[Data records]
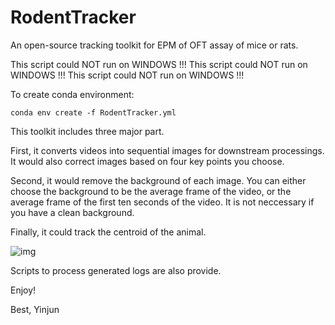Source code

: # RodentTracker
An open-source tracking toolkit for EPM of OFT assay of mice or rats. 

This script could NOT run on WINDOWS !!!
This script could NOT run on WINDOWS !!!
This script could NOT run on WINDOWS !!!

To create conda environment:
```
conda env create -f RodentTracker.yml 
```
This toolkit includes three major part.

First, it converts videos into sequential images for downstream processings. It would also correct images based on four key points you choose.

Second, it would remove the background of each image. You can either choose the background to be the average frame of the video, or the average frame of the first ten seconds of the video. It is not neccessary if you have a clean background.

Finally, it could track the centroid of the animal.

![img](https://github.com/EBGU/RodentTracker/blob/main/sample.gif)

Scripts to process generated logs are also provide.

Enjoy!

Best,
Yinjun
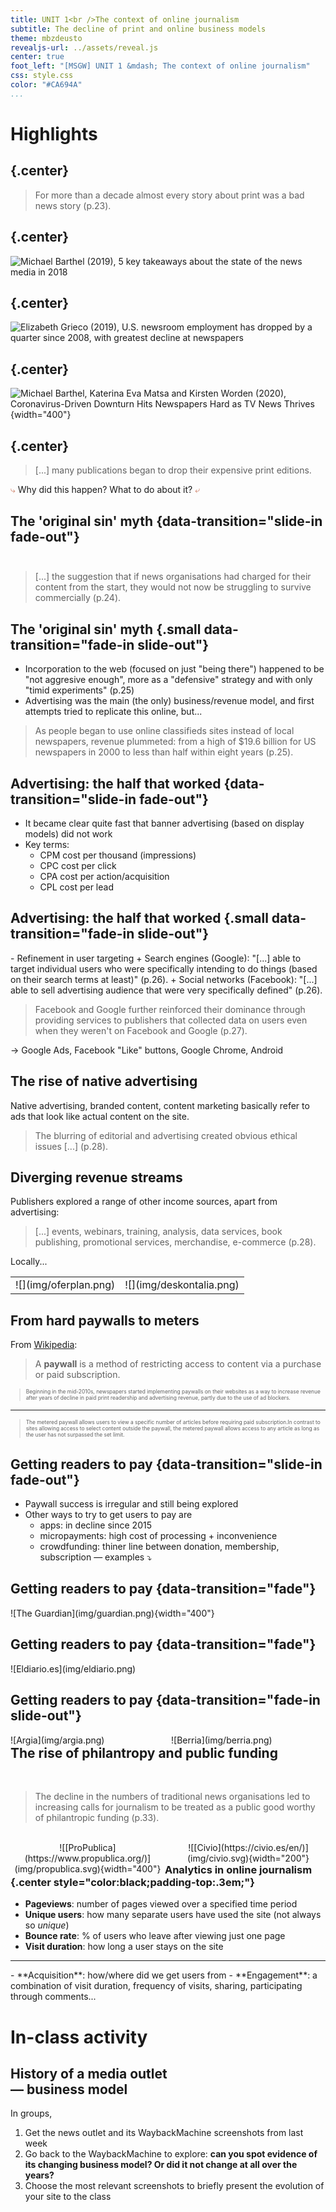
 ```yaml
---
title: UNIT 1<br />The context of online journalism
subtitle: The decline of print and online business models
theme: mbzdeusto
revealjs-url: ../assets/reveal.js
center: true
foot_left: "[MSGW] UNIT 1 &mdash; The context of online journalism"
css: style.css
color: "#CA694A"
...
```


# Highlights

## {.center}

>For more than a decade almost every story about print was a bad news story <span class="sans">(p.23)</span>.

## {.center}

![Michael Barthel (2019), [5 key takeaways about the state of the news media in 2018](https://www.pewresearch.org/fact-tank/2019/07/23/key-takeaways-state-of-the-news-media-2018/)](img/pew_newspapercirculation2018.png)

<!--<blockquote style="font-size:.6em;">
    <p>Between 2014 and 2015 online **readership** of local online newspaper websites in the UK increased by over 32 per cent. By 2014, the _Guardian_, _Telegraph_ and _Independent_ already had more readers online than in print.</p>
</blockquote>-->

## {.center}

![Elizabeth Grieco (2019), [U.S. newsroom employment has dropped by a quarter since 2008, with greatest decline at newspapers](https://www.pewresearch.org/fact-tank/2019/07/09/u-s-newsroom-employment-has-dropped-by-a-quarter-since-2008/)](img/pew_employees2018.png)

<!-- <blockquote style="font-size:.6em;">
    <p>By 2014 it was reported that around 40 per cent of **jobs in the industry** had gone in five years. [...] by 2016 [...] the **number of local newspaper titles** had dropped 35 per cent in 30 years.</p>
</blockquote>
<blockquote style="font-size:.6em;">
    <p>Since 1990 the newspaper publishing industry had lost almost 60 per cent of its **workers**. The magazine industry and radio broadcasting weren't affected until 2007, but lost a third and a fifth of their workforces respectively after that point.</p>
</blockquote> -->

## {.center}

![Michael Barthel, Katerina Eva Matsa and Kirsten Worden (2020), [Coronavirus-Driven Downturn Hits Newspapers Hard as TV News Thrives](https://www.journalism.org/2020/10/29/coronavirus-driven-downturn-hits-newspapers-hard-as-tv-news-thrives/)](img/pew_covid.png){width="400"}

## {.center}

>[...] many publications began to drop their expensive print editions.

<p class="center">
<span style="color:#d08770;">&#10551;</span>  Why did this happen? What to do about it?  <span style="color:#d08770;">&#10550;</span>
</p>

## The 'original sin' myth {data-transition="slide-in fade-out"}

<div style="margin-bottom:3em;"></div>

>[...] the suggestion that if news organisations had charged for their content from the start, they would not now be struggling to survive commercially <span class="sans">(p.24)</span>.

## The 'original sin' myth {.small data-transition="fade-in slide-out"}

- Incorporation to the web (focused on just "being there") happened to be "not aggresive enough", more as a "defensive" strategy and with only "timid experiments" <span class="sans">(p.25)</span> 
- Advertising was the main (the only) business/revenue model, and first attempts tried to replicate this online, but... 

>As people began to use online classifieds sites instead of local newspapers, revenue plummeted: from a high of $19.6 billion for US newspapers in 2000 to less than half within eight years <span class="sans">(p.25)</span>.

## Advertising: the half that worked {data-transition="slide-in fade-out"}

- It became clear quite fast that banner advertising (based on display models) did not work
- Key terms: 
    + CPM cost per thousand (impressions)
    + CPC cost per click
    + CPA cost per action/acquisition
    + CPL cost per lead

## Advertising: the half that worked {.small data-transition="fade-in slide-out"}

<div class="small">
- Refinement in user targeting
    + Search engines (Google): "[...] able to target individual users who were specifically intending to do things (based on their search terms at least)" <span class="sans">(p.26)</span>.
    + Social networks (Facebook): "[...] able to sell advertising audience that were very specifically defined" <span class="sans">(p.26)</span>.
</div>

>Facebook and Google further reinforced their dominance through providing services to publishers that collected data on users even when they weren't on Facebook and Google <span class="sans">(p.27)</span>.

<div class="sans">
&rarr; Google Ads, Facebook "Like" buttons, Google Chrome, Android
</div>

## The rise of native advertising

Native advertising, branded content, content marketing basically refer to <span class="highlighted">ads that look like actual content on the site</span>.

>The blurring of editorial and advertising created obvious ethical issues [...] <span class="sans">(p.28)</span>.

<!-- <div class="smaller">
A question of balance <span class="sans">(p.28)</span>:

- editorial role vs. promotion of a media brand
- journalistic integrity vs. advertisers' desires
- commercial vs. journalistic content production
- disclosure vs. attractiveness of new forms of online advertising
</div> -->


## Diverging revenue streams

Publishers explored a range of other income sources, apart from advertising:

>[...] events, webinars, training, analysis, data services, book publishing, promotional services, merchandise, e-commerce <span class="sans">(p.28)</span>.

Locally...

<table class="fragment">
    <tr>
        <td>![](img/oferplan.png)</td>
        <td>![](img/deskontalia.png)</td>
</table>

## From hard paywalls to meters 

From [Wikipedia](https://en.wikipedia.org/wiki/Paywall): 

>A **paywall** is a method of restricting access to content via a purchase or paid subscription.

<blockquote style="font-size:.6em;"><p>Beginning in the mid-2010s, newspapers started implementing paywalls on their websites as <span class="highlighted">a way to increase revenue</span> after years of decline in paid print readership and advertising revenue, partly <span class="highlighted">due to the use of ad blockers</span>.</p></blockquote>

<hr />

<blockquote style="font-size:.6em;"><p>The metered paywall allows users to view a specific number of articles before requiring paid subscription.In contrast to sites allowing access to select content outside the paywall, the metered paywall allows access to any article as long as the user has not surpassed the set limit.</p></blockquote>

## Getting readers to pay {data-transition="slide-in fade-out"}

- Paywall success is irregular and still being explored
- Other ways to try to get users to pay are 
    + apps: in decline since 2015
    + micropayments: high cost of processing + inconvenience
    + crowdfunding: thiner line between donation, membership, subscription <span class="sans"> &mdash; examples &cudarrr;</span>

## Getting readers to pay {data-transition="fade"}

<div class="center">
![The Guardian](img/guardian.png){width="400"}
</div>

## Getting readers to pay {data-transition="fade"}

<div class="center">
![Eldiario.es](img/eldiario.png)
</div>

## Getting readers to pay {data-transition="fade-in slide-out"}

<div class="center" style="width:49%;float:left;">
![Argia](img/argia.png)
</div>

<div class="center" style="width:49%;float:right;">
![Berria](img/berria.png)
</div>

## The rise of philantropy and public funding

<div class="margin-bottom:2em;">&nbsp;</div>

>The decline in the numbers of traditional news organisations led to increasing calls for journalism to be treated as a public good worthy of philantropic funding <span class="sans">(p.33)</span>.

<div class="margin-bottom:1em;">&nbsp;</div>

<div style="width:49%;float:right;text-align:center">
![[Civio](https://civio.es/en/)](img/civio.svg){width="200"}
</div>

<div style="width:49%;float:left;text-align:center">
![[ProPublica](https://www.propublica.org/)](img/propublica.svg){width="400"}
</div>

## 

<div class="box sans" style="border-radius:.3em;">

### Analytics in online journalism {.center style="color:black;padding-top:.3em;"}

- **Pageviews**: number of pages viewed over a specified time period
- **Unique users**: how many separate users have used the site (not always so _unique_)
- **Bounce rate**: % of users who leave after viewing just one page
- **Visit duration**: how long a user stays on the site
<hr />
- **Acquisition**: how/where did we get users from
- **Engagement**: a combination of visit duration, frequency of visits, sharing, participating through comments...

</div>

# In-class activity

## History of a media outlet <br />&mdash; business model

In groups,

<div class="small">

1. Get the news outlet and its WaybackMachine screenshots from last week
2. Go back to the WaybackMachine to explore: **can you spot evidence of its changing business model? Or did it not change at all over the years?**
3. Choose the most relevant screenshots to briefly present the evolution of your site to the class

</div>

Work task: Please transcribe the lines from the one containing "# In-class activity" through the last line of the records. Include both ends and nothing else.

Answer to this exercise:
# In-class activity

## History of a media outlet <br />&mdash; business model

In groups,

<div class="small">

1. Get the news outlet and its WaybackMachine screenshots from last week
2. Go back to the WaybackMachine to explore: **can you spot evidence of its changing business model? Or did it not change at all over the years?**
3. Choose the most relevant screenshots to briefly present the evolution of your site to the class

</div>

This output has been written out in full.